Passage:
JERRY RAGOVOY was about 11 in 1941 when he skipped school one Friday to take in a show at the Earle Theater. It wasn't the first time that Jerry had committed this crime, and for the same reason. But this day was going to be different.

JERRY RAGOVOY was about 11 in 1941 when he skipped school one Friday to take in a show at the Earle Theater. It wasn't the first time that Jerry had committed this crime, and for the same reason. But this day was going to be different.

He was having a bite to eat in a Horn & Hardart restaurant in Center City before the show when a man sat down next to him and they struck up a conversation.

Jerry told the man he was going to the Earle Theatre to hear Tommy Dorsey, Frank Sinatra and Rosemary Clooney in concert.

The stranger asked him if he would like to meet those stars, and Jerry said sure, wondering at the same time what this guy had been smoking. The man told him to meet him at the stage door after the show.

"Yeah, sure," Jerry thought.

But at the end of the show, Jerry was sitting in the audience when Dorsey asked his arranger to come out and take a bow. And out came the man from the restaurant, introduced by Dorsey as Sy Oliver.

Jerry made a beeline for the stage door, met Oliver, one of the most famous arrangers in the Big Band era, who introduced the boy to Dorsey, Sinatra and Rosemary Clooney.

For a kid who was destined to become a highly regarded songwriter, arranger and producer himself, this was a day he would never forget.

Jerry Ragovoy, a Philly kid who went on to became an internationally known writer and producer of popular soulful ballads performed by some of the most notable singers of the '50s and '60s, died July 13 of complications of a stroke. He was 80 and was living in Stamford, Conn.

He wrote or collaborated on such hits as "Time Is on My Side," recorded by, among others, the Rolling Stones, and the Janice Joplin songs "Piece of My Heart," "Cry Baby" and "Try (Just A Little Bit Harder)."

He and Bert Berns originally wrote "Cry Baby" for Garnet Mimms and the Enchanters in 1963, and it reached No. 4 on the Billboard charts before Joplin (with Big Brother and the Holding Company) picked it up.

"Piece of My Heart" was also a collaboration with Bert Berns, and was performed by Erma Franklin, Aretha Franklin's older sister.

Joplin recorded it as part of her 1968 album, "Cheap Thrills."

Val Shively, proprietor of the popular music store, R&B Records, in Upper Darby, and a friend of Jerry's, said that Jerry told him that Joplin was anxious to meet him, but when she saw him at a party, she said he looked like a "Jewish accountant," and turned away.

Joplin sang a number of Jerry's songs, but one he wrote for her with Jenny Dean, "I'm Going to Rock My Way to Heaven," she didn't get to sing because she died in October 1970.

One day, an executive of Warner Bros. Records in New York called Jerry in a panic. He had 51 musicians waiting to make a record with Frank Sinatra, but Sinatra had canceled. Under union rules he had to pay the musicians anyway and he wanted to know if Jerry had anything they could record.

Jerry had written "Stay With Me" for Philly singer Lorraine Ellison. He took his arrangement to Warner's and it became a hit with Ellison on the vocal backed by a full orchestra. Jerry was by then head of artists and repertory for Warner Bros. on the East Coast.

(Data entries)
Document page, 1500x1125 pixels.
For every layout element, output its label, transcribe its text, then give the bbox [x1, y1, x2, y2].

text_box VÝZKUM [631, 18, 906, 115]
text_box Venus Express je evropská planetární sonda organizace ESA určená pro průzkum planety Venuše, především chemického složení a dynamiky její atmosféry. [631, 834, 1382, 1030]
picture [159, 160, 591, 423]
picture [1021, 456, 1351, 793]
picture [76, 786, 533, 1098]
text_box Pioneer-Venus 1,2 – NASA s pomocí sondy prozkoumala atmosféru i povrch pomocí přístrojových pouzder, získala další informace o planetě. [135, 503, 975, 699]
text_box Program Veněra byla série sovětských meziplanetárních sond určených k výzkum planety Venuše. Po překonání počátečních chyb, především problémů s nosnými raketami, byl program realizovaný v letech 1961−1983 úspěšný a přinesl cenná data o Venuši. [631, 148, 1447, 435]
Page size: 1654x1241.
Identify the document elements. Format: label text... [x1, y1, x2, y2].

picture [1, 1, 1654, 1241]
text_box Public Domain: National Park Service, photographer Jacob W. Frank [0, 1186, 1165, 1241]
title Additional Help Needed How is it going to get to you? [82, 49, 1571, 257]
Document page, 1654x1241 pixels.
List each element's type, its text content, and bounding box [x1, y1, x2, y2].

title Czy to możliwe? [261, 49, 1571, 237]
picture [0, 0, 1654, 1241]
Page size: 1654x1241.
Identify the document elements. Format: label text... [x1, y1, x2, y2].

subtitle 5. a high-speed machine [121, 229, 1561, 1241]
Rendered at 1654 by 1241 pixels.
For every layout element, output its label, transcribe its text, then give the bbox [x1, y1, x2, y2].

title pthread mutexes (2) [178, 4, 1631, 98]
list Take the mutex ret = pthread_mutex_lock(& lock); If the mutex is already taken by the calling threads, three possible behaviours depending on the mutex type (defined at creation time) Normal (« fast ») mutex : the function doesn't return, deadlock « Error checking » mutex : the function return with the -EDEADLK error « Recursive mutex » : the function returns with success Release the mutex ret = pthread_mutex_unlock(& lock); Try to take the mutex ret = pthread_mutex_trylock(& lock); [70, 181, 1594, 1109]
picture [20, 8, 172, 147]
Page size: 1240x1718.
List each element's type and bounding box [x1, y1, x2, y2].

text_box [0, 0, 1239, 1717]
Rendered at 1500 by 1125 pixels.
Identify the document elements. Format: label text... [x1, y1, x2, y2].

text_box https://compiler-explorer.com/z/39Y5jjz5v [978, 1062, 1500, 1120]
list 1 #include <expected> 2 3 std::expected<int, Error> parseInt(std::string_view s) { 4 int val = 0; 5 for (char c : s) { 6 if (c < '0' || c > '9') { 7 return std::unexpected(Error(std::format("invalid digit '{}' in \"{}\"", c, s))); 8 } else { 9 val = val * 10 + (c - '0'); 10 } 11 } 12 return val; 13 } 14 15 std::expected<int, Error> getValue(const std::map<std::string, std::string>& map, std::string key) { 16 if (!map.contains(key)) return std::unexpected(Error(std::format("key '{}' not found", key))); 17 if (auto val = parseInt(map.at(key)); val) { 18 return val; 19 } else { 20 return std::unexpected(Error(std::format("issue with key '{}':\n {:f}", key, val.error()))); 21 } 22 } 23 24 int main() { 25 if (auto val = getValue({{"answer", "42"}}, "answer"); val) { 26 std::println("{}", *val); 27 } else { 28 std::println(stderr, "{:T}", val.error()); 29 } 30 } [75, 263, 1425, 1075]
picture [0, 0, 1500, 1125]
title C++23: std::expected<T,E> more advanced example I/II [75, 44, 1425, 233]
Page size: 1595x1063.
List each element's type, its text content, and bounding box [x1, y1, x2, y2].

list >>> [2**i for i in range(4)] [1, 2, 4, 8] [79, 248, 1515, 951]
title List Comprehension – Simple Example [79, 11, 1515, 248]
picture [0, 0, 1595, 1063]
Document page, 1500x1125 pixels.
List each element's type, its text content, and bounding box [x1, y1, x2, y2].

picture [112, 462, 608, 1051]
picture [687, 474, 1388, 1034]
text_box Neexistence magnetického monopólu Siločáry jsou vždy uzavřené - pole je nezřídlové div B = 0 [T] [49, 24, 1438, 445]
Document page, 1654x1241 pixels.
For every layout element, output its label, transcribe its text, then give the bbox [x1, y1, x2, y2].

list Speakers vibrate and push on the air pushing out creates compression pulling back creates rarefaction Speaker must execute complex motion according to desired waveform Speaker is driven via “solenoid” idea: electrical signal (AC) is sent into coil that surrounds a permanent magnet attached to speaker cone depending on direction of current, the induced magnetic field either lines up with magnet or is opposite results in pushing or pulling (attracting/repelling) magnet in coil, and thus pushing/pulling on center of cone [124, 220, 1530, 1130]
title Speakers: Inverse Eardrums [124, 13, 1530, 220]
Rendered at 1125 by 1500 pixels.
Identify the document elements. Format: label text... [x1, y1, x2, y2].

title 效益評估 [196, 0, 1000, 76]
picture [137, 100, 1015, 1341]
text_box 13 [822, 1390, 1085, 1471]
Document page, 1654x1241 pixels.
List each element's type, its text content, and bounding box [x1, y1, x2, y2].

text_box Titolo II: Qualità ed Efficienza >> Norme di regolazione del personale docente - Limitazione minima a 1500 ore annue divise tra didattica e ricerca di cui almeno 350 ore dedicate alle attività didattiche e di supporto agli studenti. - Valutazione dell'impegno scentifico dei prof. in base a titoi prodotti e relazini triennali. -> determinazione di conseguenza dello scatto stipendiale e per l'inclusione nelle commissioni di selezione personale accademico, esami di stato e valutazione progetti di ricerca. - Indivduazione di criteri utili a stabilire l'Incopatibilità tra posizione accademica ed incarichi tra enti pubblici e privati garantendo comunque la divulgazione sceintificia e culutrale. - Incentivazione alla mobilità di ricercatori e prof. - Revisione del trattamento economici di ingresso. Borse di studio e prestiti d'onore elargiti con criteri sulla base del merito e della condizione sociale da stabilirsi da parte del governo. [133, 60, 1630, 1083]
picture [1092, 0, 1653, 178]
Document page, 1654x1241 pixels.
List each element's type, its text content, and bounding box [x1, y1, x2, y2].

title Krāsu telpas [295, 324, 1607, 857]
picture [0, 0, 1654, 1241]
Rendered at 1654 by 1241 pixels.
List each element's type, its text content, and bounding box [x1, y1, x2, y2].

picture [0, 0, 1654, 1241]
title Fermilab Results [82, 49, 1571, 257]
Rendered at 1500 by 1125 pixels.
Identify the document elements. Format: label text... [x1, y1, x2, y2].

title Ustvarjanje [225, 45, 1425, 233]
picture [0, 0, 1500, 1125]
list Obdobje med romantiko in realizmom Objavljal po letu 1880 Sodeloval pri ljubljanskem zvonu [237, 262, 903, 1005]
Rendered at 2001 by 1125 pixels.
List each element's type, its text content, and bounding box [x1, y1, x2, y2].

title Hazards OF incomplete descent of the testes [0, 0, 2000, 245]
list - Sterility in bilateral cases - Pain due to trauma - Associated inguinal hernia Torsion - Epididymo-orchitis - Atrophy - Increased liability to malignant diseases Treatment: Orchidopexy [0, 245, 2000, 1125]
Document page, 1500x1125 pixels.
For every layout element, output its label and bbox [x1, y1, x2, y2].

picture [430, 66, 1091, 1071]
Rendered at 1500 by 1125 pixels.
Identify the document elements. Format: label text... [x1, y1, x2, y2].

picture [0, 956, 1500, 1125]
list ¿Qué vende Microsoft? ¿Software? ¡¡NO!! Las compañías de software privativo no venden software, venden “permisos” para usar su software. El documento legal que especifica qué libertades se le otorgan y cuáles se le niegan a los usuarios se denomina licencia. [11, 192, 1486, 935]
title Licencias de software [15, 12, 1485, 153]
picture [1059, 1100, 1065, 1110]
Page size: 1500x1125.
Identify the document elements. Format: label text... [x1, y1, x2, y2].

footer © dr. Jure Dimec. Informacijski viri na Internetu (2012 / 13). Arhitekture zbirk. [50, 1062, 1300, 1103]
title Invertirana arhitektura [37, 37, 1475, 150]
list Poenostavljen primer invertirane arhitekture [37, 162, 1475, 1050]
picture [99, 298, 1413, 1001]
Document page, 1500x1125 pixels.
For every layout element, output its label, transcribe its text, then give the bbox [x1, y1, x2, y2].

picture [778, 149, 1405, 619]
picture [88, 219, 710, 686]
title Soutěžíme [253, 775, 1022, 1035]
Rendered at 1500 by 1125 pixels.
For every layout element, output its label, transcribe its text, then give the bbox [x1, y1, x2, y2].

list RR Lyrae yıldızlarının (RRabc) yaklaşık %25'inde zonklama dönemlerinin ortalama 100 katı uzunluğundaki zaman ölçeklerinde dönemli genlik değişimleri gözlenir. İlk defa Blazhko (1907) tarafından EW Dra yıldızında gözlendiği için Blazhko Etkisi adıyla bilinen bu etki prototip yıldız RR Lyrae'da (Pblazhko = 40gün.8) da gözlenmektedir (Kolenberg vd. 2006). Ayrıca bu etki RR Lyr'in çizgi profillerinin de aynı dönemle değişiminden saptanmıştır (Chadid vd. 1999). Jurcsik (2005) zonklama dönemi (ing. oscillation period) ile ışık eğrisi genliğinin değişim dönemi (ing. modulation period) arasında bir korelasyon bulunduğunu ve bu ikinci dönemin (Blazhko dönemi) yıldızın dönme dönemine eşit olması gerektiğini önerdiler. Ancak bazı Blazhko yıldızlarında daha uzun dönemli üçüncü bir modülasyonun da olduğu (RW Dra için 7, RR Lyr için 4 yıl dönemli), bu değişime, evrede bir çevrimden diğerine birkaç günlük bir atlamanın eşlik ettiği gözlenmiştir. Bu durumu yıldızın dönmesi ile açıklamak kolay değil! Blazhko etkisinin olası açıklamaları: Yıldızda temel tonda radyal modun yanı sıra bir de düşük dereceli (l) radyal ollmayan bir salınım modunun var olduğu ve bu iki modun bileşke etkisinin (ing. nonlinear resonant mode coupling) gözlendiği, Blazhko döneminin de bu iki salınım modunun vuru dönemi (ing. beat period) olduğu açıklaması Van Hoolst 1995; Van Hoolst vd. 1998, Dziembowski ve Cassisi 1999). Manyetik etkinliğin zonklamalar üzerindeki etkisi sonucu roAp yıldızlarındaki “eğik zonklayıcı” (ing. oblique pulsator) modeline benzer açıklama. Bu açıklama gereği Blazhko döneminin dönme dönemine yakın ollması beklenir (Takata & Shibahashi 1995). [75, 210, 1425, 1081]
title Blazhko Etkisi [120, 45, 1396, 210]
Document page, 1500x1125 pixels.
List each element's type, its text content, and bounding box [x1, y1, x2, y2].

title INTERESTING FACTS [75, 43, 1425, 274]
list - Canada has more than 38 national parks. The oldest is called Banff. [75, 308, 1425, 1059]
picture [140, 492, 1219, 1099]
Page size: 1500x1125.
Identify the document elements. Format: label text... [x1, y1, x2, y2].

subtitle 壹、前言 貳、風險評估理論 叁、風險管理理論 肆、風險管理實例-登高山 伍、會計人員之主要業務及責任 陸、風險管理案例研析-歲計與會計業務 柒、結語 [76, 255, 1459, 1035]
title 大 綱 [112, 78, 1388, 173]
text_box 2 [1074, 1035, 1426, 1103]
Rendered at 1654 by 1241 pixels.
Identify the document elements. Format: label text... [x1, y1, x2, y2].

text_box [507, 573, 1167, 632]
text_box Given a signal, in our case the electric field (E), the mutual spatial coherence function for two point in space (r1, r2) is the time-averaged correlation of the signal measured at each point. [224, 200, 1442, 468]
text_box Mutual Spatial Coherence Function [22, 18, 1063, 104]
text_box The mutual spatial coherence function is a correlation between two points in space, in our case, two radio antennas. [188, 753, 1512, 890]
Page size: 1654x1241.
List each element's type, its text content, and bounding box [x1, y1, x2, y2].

Work instructions: In the passage about Jerry Ragovoy, which Philly singer did he originally write "Stay With Me" for? The material has no connection to the passage about Jerry Ragovoy.

Reply to the task: Lorraine Ellison